Here is the comparison with your change: name old time/op new time/op delta MemclrKnownSize1-64 2.07ns ± 0% 0.57ns ± 1% -72.44% (p=0.029 n=4+4) MemclrKnownSize2-64 2.55ns ± 1% 0.57ns ± 0% -77.66% (p=0.029 n=4+4) MemclrKnownSize4-64 5.14ns ± 0% 0.50ns ± 0% -90.36% (p=0.029 n=4+4) MemclrKnownSize8-64 2.24ns ± 0% 0.57ns ± 1% -74.58% (p=0.029 n=4+4) MemclrKnownSize16-64 2.23ns ± 0% 0.50ns ± 1% -77.48% (p=0.029 n=4+4) MemclrKnownSize32-64 2.28ns ± 1% 0.57ns ± 1% -74.95% (p=0.029 n=4+4) MemclrKnownSize64-64 2.27ns ± 0% 0.72ns ± 0% -68.13% (p=0.029 n=4+4) MemclrKnownSize112-64 2.95ns ± 0% 1.15ns ± 0% -60.89% (p=0.029 n=4+4) MemclrKnownSize128-64 4.74ns ± 1% 2.68ns ± 0% -43.52% (p=0.029 n=4+4) MemclrKnownSize192-64 5.08ns ± 1% 3.15ns ± 0% -38.09% (p=0.029 n=4+4) MemclrKnownSize248-64 4.68ns ± 4% 3.00ns ± 0% -36.00% (p=0.029 n=4+4) MemclrKnownSize256-64 6.81ns ± 1% 3.56ns ± 1% -47.70% (p=0.029 n=4+4) MemclrKnownSize512-64 3.65ns ± 0% 8.97ns ±31% +145.78% (p=0.029 n=4+4) MemclrKnownSize1024-64 4.74ns ± 0% 12.02ns ± 0% +153.75% (p=0.029 n=4+4) MemclrKnownSize4096-64 17.1ns ± 0% 51.9ns ± 0% +203.34% (p=0.029 n=4+4) MemclrKnownSize512KiB-64 2.12µs ± 0% 5.30µs ± 0% +149.61% (p=0.029 n=4+4)

Comment From: jake-ciolek

Thanks, I'll gate the inlining so it only happens for AMD64 and ARM64 for now.

Comment From: mknyszek

Doing a sweep of the Go 1.21 milestone.
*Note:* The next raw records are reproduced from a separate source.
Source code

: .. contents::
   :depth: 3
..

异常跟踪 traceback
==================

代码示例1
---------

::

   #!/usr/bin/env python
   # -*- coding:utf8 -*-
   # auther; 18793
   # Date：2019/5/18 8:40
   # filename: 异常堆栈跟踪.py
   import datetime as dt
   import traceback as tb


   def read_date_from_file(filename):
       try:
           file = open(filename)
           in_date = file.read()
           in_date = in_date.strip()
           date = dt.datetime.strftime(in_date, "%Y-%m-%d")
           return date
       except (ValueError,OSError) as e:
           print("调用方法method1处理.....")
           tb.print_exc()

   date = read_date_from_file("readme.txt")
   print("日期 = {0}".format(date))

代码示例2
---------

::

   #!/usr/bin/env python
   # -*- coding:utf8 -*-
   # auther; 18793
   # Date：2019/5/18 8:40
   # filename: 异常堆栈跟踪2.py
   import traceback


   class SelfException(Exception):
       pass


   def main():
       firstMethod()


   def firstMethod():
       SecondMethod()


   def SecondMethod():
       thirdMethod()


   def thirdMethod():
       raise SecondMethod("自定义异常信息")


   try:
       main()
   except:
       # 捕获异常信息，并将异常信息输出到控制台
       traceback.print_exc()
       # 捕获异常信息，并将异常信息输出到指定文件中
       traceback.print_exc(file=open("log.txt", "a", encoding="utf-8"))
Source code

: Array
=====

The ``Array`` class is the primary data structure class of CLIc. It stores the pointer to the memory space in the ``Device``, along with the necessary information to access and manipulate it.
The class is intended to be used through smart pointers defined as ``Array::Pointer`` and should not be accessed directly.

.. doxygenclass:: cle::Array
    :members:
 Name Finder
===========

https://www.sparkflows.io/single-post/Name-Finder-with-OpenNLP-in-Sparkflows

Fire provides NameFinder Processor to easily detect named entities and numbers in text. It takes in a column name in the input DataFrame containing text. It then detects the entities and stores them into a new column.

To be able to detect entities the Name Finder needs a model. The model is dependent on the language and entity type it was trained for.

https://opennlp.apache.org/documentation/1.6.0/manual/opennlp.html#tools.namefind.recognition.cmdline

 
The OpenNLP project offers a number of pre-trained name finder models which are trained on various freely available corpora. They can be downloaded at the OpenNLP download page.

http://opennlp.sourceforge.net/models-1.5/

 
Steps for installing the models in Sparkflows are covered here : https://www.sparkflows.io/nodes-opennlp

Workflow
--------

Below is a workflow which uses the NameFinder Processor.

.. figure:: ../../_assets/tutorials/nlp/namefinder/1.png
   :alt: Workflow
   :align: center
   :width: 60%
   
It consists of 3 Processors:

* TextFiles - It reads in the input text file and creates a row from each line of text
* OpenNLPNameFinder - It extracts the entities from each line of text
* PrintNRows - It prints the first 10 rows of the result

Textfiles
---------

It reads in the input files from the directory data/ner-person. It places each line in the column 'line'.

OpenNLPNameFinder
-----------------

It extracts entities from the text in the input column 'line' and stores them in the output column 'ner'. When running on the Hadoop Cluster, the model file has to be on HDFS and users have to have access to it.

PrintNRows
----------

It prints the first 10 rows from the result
Is there anything left to do here?

Also, given that this for performance it probably shouldn't be in the Go 1.21 milestone if there is. Moving it to Backlog for now. Please comment if you plan to work on this in Go 1.22 and we can push it there. Thanks!

Comment From: randall77

Duffzero is now gone, so this probably needs a re-evaluation to see if there is still anything to do.